## Work to do
Edit the entries below by swapping "locality" for "site" and keeping every other word unchanged. Omit the pictures from your answer.
<<<<
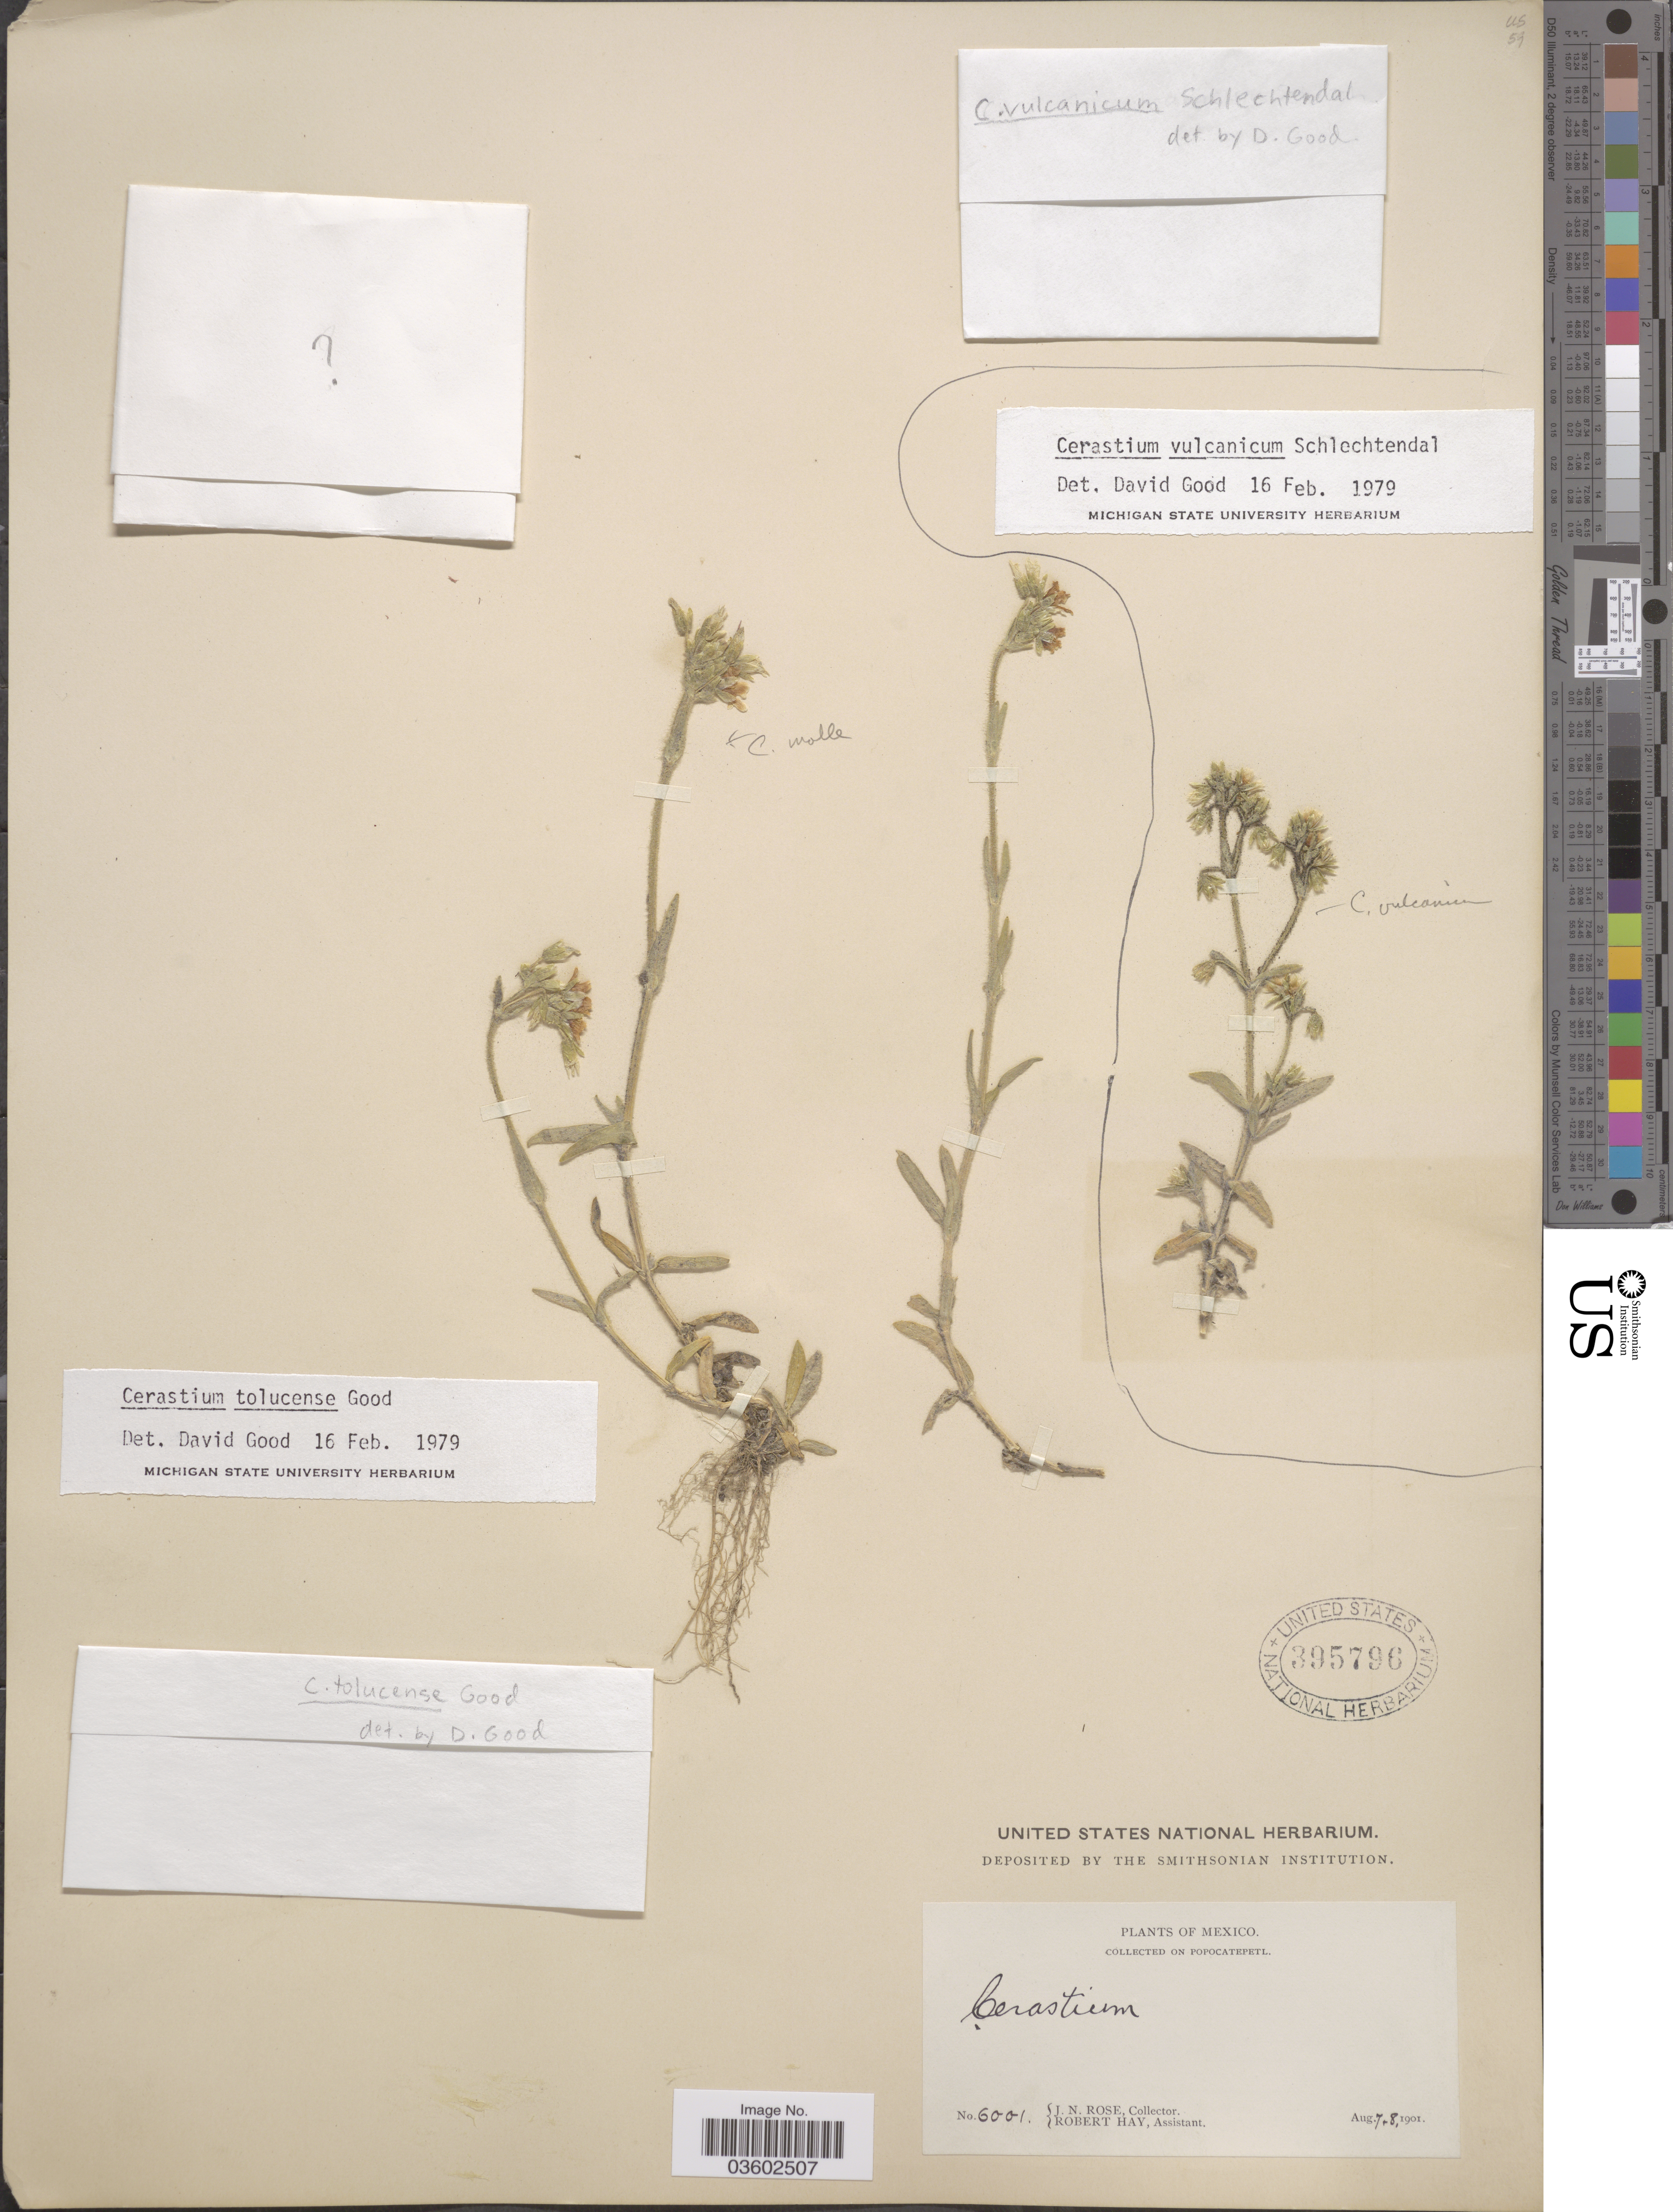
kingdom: Plantae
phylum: Tracheophyta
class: Magnoliopsida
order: Caryophyllales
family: Caryophyllaceae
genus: Cerastium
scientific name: Cerastium tolucense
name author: D.A. Good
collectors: J. N. Rose & R. Hay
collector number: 6001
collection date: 1901-08-07/1901-08-08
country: Mexico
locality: On Popocatepetl.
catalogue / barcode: US 395796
>>>>
## Final answer
kingdom: Plantae
phylum: Tracheophyta
class: Magnoliopsida
order: Caryophyllales
family: Caryophyllaceae
genus: Cerastium
scientific name: Cerastium tolucense
name author: D.A. Good
collectors: J. N. Rose & R. Hay
collector number: 6001
collection date: 1901-08-07/1901-08-08
country: Mexico
site: On Popocatepetl.
catalogue / barcode: US 395796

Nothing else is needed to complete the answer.